Trevor here from Mobility Ready with a quick introduction.
Recently, I reached out to my sister, Evelyn, about writing a guest post for our blog. She had some first-hand experience as a caregiver for a week and wanted to tell her story. I think this is an important story to tell because we often underestimate the needs of the elderly and caregivers aren't given enough credit for their efforts. I hope you enjoy this story and if you have any comments or questions please leave them in the comments section below.
"Respect for the Aged" a short story by Evelyn Kidd
I took care of a woman in her 80’s for one week and I still remember it as one of the most difficult weeks of my life. Her body was weakened due to a debilitating stroke.
I found an ad on Craigslist and discovered the opportunity in college. Her daughter paid me well to watch and tend to her every need ranging from bathroom needs, feeding to facilitating anything she could dream up.
The hardest part was moving her from her wheelchair to the toilet. That was just the most physically exhausting part. The rest of the days were spent making her specifically requested weak tea, discussing her dreams to one day go back to Chicago, and learning more about her background as a nurse.
The number of elderly Americans is expected to double by 2050. It takes time, patience, and understanding to tend to and listen to the needs of the elderly, and I think we could all use a lesson in how to listen. Being heard and respected was sometimes the only thing she desired most. It also helps that she could do many things independently, and move with the use of her mobility device.
Admittedly, I didn’t last very long on the job. The daughter explained the stroke had affected her brain, and that she was more short-tempered as a result, which wore me down and I didn’t have the skills in place to understand.
Although I understood I was out-of-my-league, it was an experience that left a renewed respect and appreciation for the daily struggles of the elderly, and how we could improve as Americans. How a society treats their most marginalized and suffering citizens reveals their true nature to the rest of the world.

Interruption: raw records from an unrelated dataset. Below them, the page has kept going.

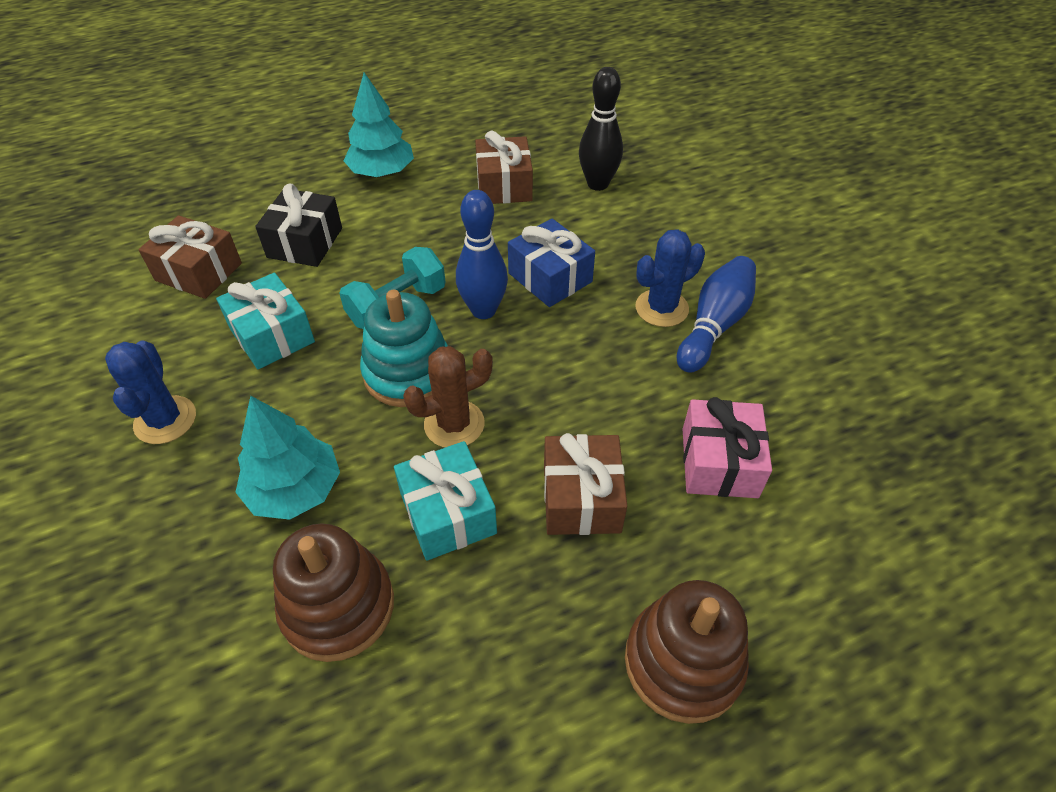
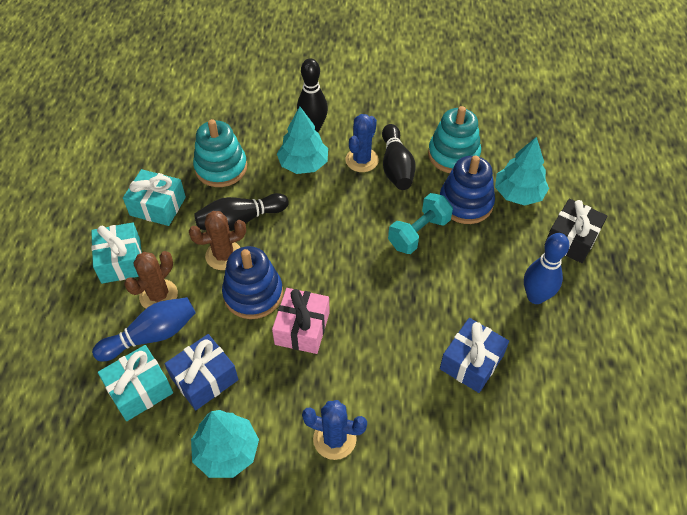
black bowling pin: 1 -> 3
blue gift: 1 -> 2
blue stacking toy: 0 -> 2
brown cactus: 1 -> 2
brown gift: 3 -> 0
brown stacking toy: 2 -> 0
turquoise gift: 2 -> 3
turquoise stacking toy: 1 -> 2
turquoise tree: 2 -> 3

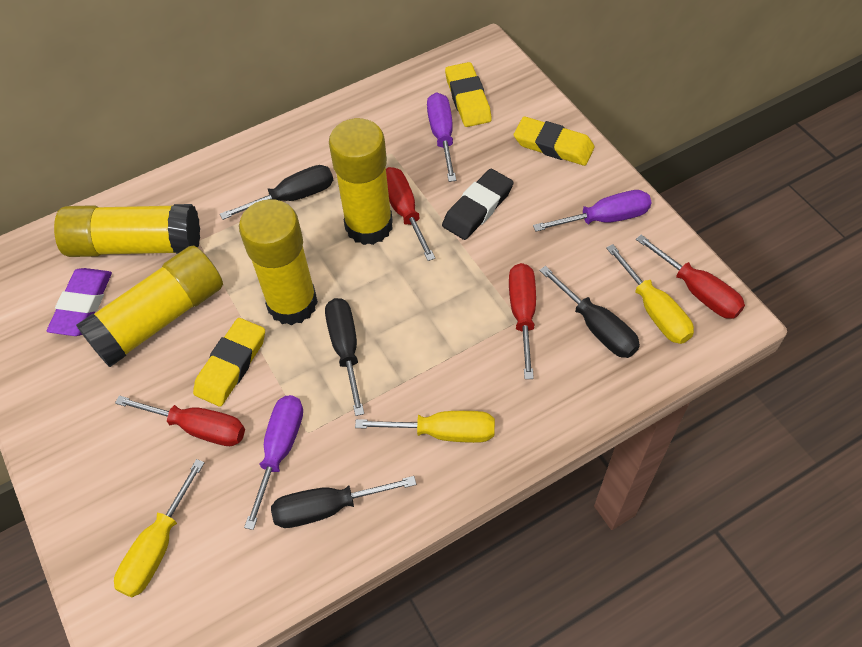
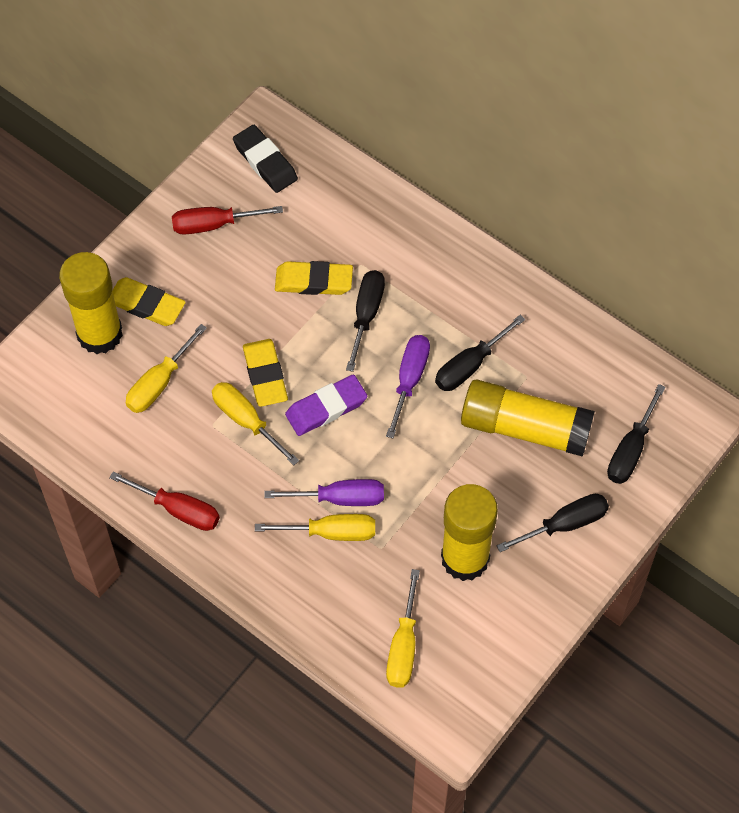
purple screwdriver: 3 -> 2
red screwdriver: 4 -> 2
yellow glue stick: 4 -> 3
yellow screwdriver: 3 -> 4

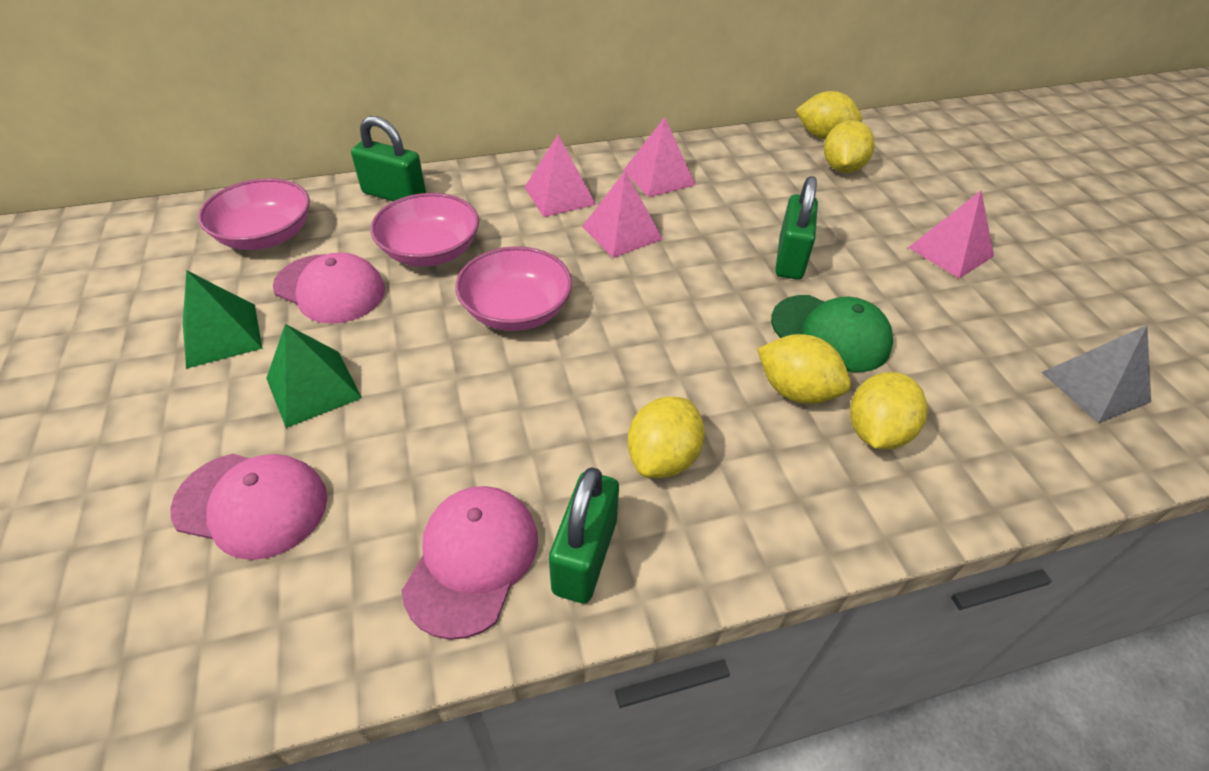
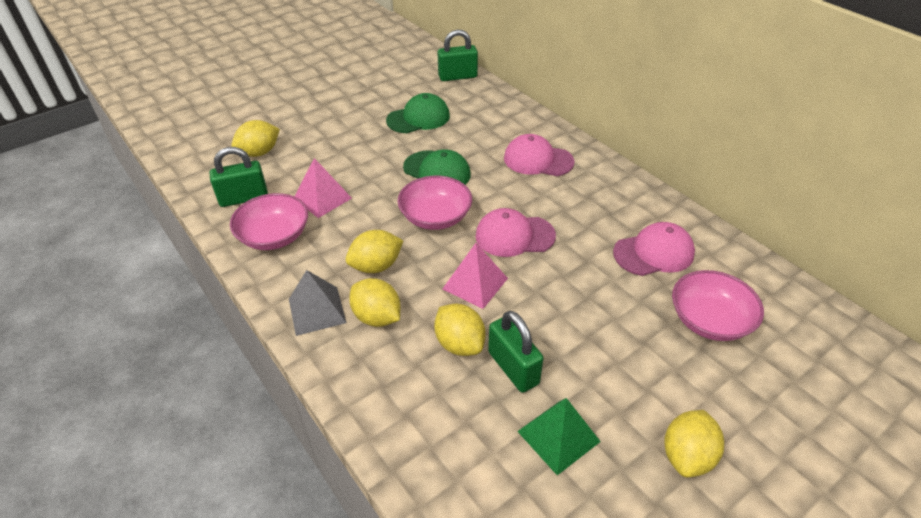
green cap: 1 -> 2
green pyramid: 2 -> 1
pink pyramid: 4 -> 2

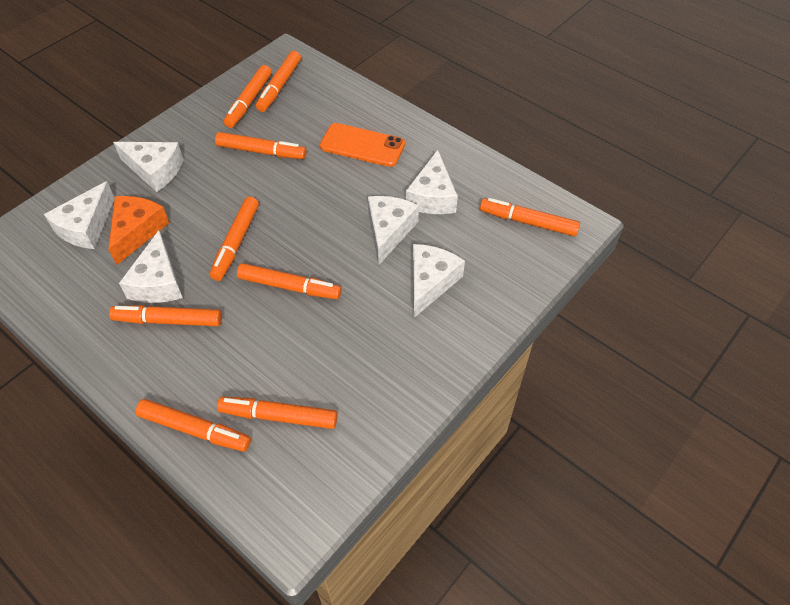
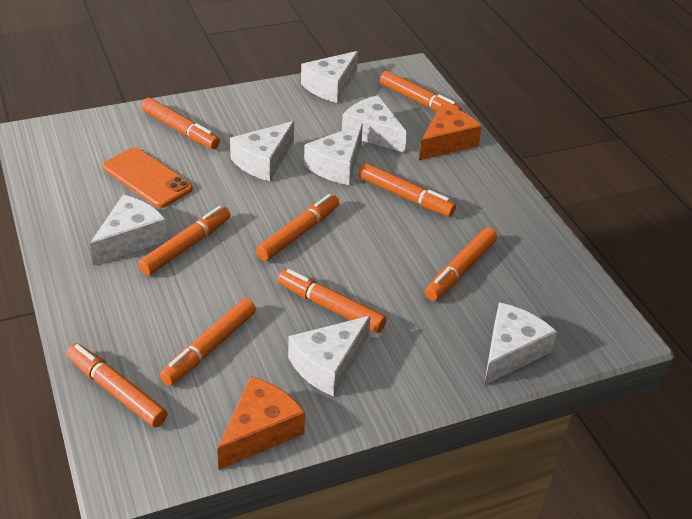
orange cheese: 1 -> 2
white cheese: 6 -> 7

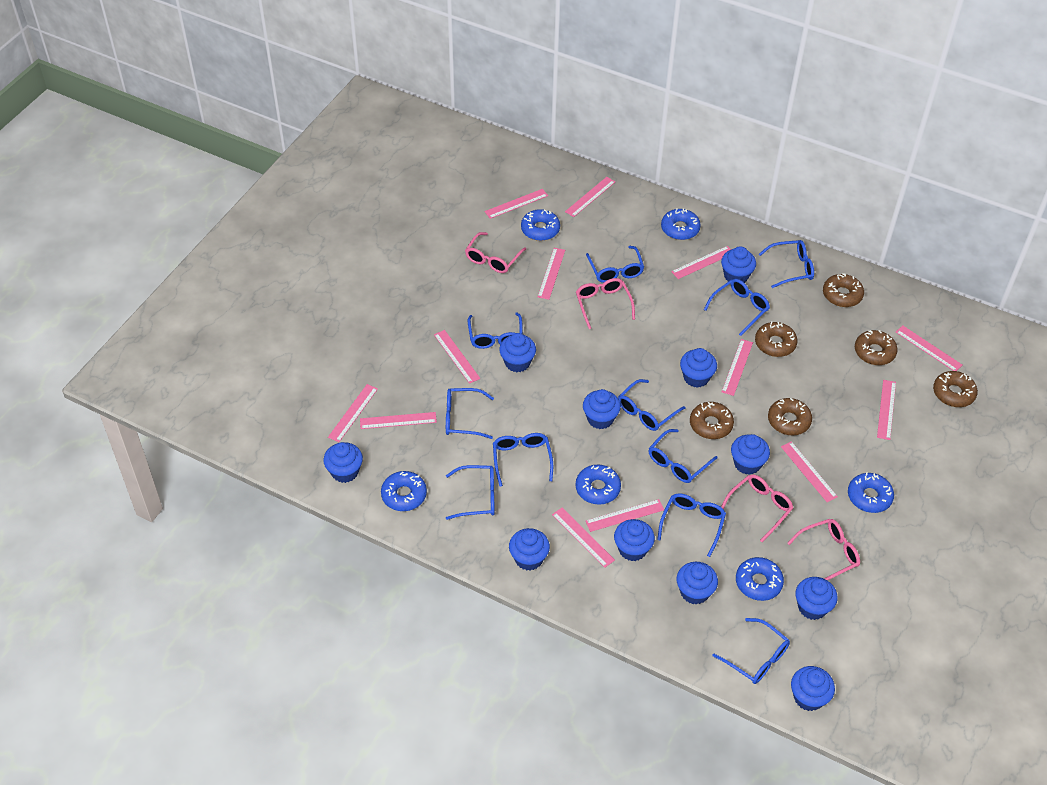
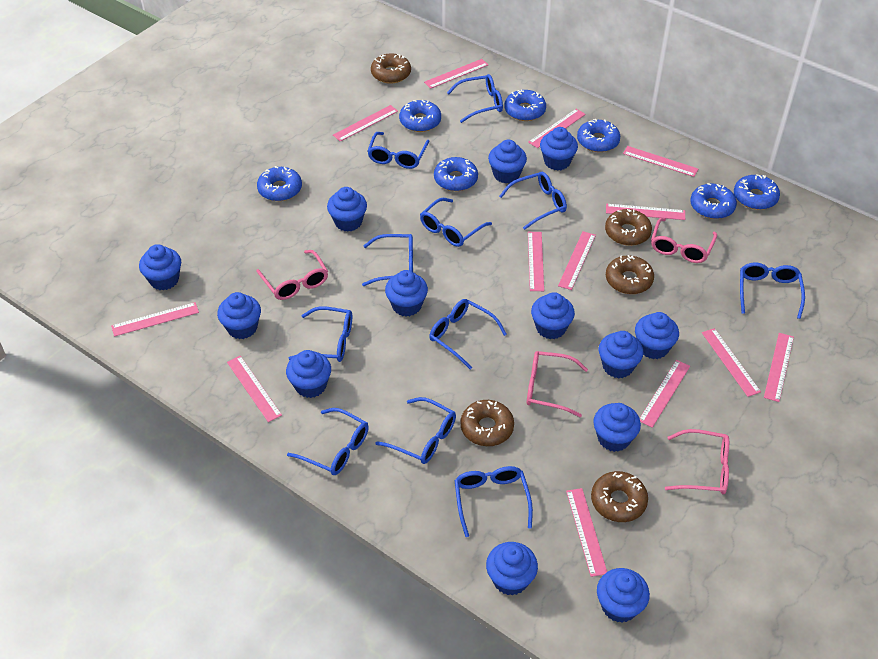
blue cupcake: 11 -> 13
blue donut: 6 -> 7
brown donut: 6 -> 5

In Japan, they have “Respect for the Aged Day,” while in America we fear and admonish others about getting old. It is often mentioned in casual conversation as a negative: “My (insert physical trait or skill) is getting worse, I must be getting old,” when in fact we have so much to look forward to because we get to learn about ourselves and the world more with each passing day.
I considered how much we all need to show more respect for the elders in our communities. We have more in common with seniors then we realize. We want someone to listen to us and honor us, and the tools we need to get around without overly relying on others, and getting a change of scenery every once and awhile to help renew our spirits.
Staying mobile was an important part of her daily life, and with mobility, she was able to maintain a semblance of independence. Her home included a large ramp, and she could easily wheel herself around the home. There were times when she didn’t need me for anything but a warm body to chat with about the past, and those are the moments that made the rest of each day more bearable.
I really hope her daughter took her to the park when she got home from work and appreciated every moment they had together. It’s not always realistic to take care of our elders, but if I were her daughter, I would like to think I would be able to help fulfill her wildest dreams by taking her out for her favorite deep-dish Chicago pizza or explore a local park and just listen to her talk about the past.